Although the cats in the United States are probably ready for their humans to return to work, dogs don’t seem to tire of their owner’s company and it’s not uncommon for them to suffer from anxiety when left alone, especially if they are used to having you around all time. 

“For any animal that already suffers from anxiety, the transition from working from home back into the workplace will be difficult,” says PETstockvet, Dr. Sasha Nefedova.

“Even for pets that have not shown any pre-existing signs of anxiety, being with their pet parent for every hour of the day to suddenly only morning and nights are likely to take an emotional toll on your pet,” she adds.

Signs of Anxiety

“Symptoms of anxiety in pets include trembling, licking of lips, increased drooling or salivation, pacing, shaking, or a decrease in appetite,” says Dr. Nefedova.

How to Reduce The Risk of Separation Anxiety

If you’re worried about how your dog will cope with you returning to work or spending less time at home, there are some simple things you can do now to make the transition easier for both parties.

“While you are still working from home, there are a few home remedies you can implement to help reduce the risk of separation anxiety once you return to your workplace, such as allocating quiet time, establishing a routine and playing music,” advises Dr.
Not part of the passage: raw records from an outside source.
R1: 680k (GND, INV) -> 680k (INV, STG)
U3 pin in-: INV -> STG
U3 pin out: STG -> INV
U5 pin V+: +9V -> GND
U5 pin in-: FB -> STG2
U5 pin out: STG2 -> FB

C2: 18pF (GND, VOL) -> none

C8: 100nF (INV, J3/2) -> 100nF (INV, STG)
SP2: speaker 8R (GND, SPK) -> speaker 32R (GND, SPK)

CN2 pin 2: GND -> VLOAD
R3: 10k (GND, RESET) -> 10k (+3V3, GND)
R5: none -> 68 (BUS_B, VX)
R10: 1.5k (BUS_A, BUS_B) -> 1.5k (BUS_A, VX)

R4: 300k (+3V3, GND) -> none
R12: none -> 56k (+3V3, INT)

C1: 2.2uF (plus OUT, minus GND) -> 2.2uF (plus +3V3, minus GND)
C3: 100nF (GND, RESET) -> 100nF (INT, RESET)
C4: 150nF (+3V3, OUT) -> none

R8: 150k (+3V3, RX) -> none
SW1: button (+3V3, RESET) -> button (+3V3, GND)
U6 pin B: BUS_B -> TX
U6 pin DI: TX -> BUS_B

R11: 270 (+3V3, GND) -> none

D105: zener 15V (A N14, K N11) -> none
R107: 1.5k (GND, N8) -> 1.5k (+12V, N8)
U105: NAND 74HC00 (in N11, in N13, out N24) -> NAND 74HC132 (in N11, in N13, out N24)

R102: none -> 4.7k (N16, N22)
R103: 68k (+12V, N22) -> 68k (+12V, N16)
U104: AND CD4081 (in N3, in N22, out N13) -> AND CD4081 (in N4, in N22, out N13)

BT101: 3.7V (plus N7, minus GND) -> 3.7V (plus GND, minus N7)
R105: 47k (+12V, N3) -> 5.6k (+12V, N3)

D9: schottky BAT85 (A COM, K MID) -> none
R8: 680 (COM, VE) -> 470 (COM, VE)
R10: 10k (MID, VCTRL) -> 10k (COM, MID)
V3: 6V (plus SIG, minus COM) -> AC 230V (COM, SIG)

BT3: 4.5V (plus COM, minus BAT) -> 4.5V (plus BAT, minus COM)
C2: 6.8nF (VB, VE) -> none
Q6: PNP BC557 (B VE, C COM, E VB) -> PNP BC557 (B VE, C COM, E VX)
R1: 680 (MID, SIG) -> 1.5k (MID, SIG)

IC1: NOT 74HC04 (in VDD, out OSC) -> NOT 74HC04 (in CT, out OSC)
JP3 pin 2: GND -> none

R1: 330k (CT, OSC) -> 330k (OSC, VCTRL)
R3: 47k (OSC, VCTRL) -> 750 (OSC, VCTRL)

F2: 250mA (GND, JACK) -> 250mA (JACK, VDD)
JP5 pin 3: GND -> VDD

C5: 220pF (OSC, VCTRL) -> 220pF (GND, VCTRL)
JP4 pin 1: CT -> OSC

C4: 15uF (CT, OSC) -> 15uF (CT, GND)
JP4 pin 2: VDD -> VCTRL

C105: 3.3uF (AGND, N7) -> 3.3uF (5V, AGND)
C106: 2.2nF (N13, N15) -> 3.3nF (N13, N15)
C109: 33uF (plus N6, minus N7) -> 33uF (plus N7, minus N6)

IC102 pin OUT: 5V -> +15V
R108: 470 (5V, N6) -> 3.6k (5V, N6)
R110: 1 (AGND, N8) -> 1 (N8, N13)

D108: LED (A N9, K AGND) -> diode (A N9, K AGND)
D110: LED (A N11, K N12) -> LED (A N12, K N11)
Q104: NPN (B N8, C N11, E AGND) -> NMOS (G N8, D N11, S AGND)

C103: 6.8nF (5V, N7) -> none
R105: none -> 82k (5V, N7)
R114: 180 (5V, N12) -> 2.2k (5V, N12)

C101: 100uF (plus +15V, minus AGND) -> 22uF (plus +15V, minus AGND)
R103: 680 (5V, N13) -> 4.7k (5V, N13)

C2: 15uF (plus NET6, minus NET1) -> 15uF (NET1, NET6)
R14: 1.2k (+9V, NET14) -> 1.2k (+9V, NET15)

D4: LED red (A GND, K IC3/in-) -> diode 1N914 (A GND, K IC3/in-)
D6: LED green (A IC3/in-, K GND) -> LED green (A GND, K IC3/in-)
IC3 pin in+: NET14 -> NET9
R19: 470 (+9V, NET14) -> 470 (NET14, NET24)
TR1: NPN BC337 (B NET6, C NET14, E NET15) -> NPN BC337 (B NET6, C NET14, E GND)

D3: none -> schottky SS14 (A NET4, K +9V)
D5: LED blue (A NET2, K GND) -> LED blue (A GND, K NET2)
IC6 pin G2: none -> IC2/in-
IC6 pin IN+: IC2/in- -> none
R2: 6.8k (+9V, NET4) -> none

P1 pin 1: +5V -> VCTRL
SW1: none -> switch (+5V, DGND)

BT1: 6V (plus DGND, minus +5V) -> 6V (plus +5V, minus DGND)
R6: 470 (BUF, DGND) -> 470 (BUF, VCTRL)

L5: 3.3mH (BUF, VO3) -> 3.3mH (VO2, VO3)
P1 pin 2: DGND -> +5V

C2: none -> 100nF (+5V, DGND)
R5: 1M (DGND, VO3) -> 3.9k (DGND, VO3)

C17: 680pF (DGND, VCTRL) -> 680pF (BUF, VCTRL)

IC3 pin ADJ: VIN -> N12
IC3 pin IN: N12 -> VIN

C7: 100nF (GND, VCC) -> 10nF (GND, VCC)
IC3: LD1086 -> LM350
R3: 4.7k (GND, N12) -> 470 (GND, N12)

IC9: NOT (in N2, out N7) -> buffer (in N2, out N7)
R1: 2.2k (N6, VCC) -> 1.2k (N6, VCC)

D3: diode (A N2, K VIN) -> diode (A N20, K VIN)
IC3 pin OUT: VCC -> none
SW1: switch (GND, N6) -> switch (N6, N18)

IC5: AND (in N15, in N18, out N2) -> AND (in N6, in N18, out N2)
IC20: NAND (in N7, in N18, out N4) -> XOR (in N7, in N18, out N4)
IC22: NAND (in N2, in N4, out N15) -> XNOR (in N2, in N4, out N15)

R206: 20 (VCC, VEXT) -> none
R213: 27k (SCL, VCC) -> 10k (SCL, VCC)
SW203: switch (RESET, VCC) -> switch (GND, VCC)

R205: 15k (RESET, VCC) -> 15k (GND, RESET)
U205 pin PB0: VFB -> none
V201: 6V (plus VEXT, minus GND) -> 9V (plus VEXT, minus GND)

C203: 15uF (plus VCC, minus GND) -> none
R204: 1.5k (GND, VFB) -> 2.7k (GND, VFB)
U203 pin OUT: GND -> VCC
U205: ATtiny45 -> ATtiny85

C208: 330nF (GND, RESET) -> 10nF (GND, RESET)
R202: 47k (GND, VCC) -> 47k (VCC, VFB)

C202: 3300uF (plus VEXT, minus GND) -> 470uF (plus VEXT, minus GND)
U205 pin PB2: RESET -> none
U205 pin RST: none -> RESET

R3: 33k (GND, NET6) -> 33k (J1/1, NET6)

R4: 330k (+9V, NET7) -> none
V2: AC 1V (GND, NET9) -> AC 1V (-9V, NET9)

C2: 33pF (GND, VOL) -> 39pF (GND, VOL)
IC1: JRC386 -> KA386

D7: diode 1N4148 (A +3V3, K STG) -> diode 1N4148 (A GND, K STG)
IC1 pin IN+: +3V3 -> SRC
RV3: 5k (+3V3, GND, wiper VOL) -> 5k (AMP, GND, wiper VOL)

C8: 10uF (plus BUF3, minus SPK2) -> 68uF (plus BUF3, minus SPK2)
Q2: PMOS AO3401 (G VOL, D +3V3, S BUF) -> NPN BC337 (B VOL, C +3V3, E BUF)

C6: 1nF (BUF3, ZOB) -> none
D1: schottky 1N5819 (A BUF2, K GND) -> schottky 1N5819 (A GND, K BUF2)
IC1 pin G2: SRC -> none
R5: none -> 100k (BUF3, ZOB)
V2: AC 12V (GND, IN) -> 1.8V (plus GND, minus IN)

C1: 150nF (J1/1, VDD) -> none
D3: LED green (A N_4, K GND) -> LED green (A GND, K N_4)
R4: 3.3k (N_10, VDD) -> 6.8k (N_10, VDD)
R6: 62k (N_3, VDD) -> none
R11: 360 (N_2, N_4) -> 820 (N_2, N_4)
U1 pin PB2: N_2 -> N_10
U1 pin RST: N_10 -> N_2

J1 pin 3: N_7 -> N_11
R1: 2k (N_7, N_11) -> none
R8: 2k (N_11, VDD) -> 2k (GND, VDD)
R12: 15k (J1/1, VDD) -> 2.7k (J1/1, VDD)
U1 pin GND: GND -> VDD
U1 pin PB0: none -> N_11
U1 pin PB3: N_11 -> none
Nefedova.

“One of the best ways to reduce the risk of separation anxiety in pets is allocating alone time. Placing your dog or cat in a quiet room away from you and your workspace, such as the laundry or in the backyard, for an hour twice a day will help make the transition to your sudden absence much easier on them. Try and ignore attention seeking behaviors they may exhibit during this time and reward the good behaviors.”

Establish a routine.

Dr. Nefedova also recommends establishing a strong daily routine to ensure your pet can have a sense of safe familiarity when you return to the office. This includes eating, interactive playtime, and daily exercise. 

“Playing with your pet or taking your dog for a walk before or after work will help establish a routine that they are familiar with when you return to your workplace, rather than expecting a walk or to be played with at lunch time,” she says.

“Exercising and playing together daily is also a great way to develop the bond between you and your pet, as well as calm them to reduce their anxiety.”

Keep pets entertained.

An easy and effective way to keep your dog, cat, or rabbit entertained for hours is to use enrichment toys such as laser pointers, Kongs, cat wands, or food puzzles. 

“Giving your pet a ‘job’ to do will keep them mentally stimulated and help manage their anxiety or boredom,” says Dr. Nefedova. “However, it’s important that you identify the cause of their anxiety so you’re not at risk of reinforcing the issue,” she adds.

Some pets with anxiety respond well to calming music being played, as it works as an effective distraction from silence and soothes their nerves.

“While you are still working from home, it’s the perfect time to test this method. If they respond well by sleeping or appearing to be calm, then leave some soft music playing throughout the day when you return to the office,” says Dr. Nefedova.

“Pets have proven to have many benefits on your mental wellbeing, such as improving feelings of loneliness and physical health, such as decreasing blood pressure so it’s important to also take their health into consideration during this unfamiliar transition.”

“If your pet’s anxiety worsens, speak to your vet about alternatives such as medication to assist with their condition.”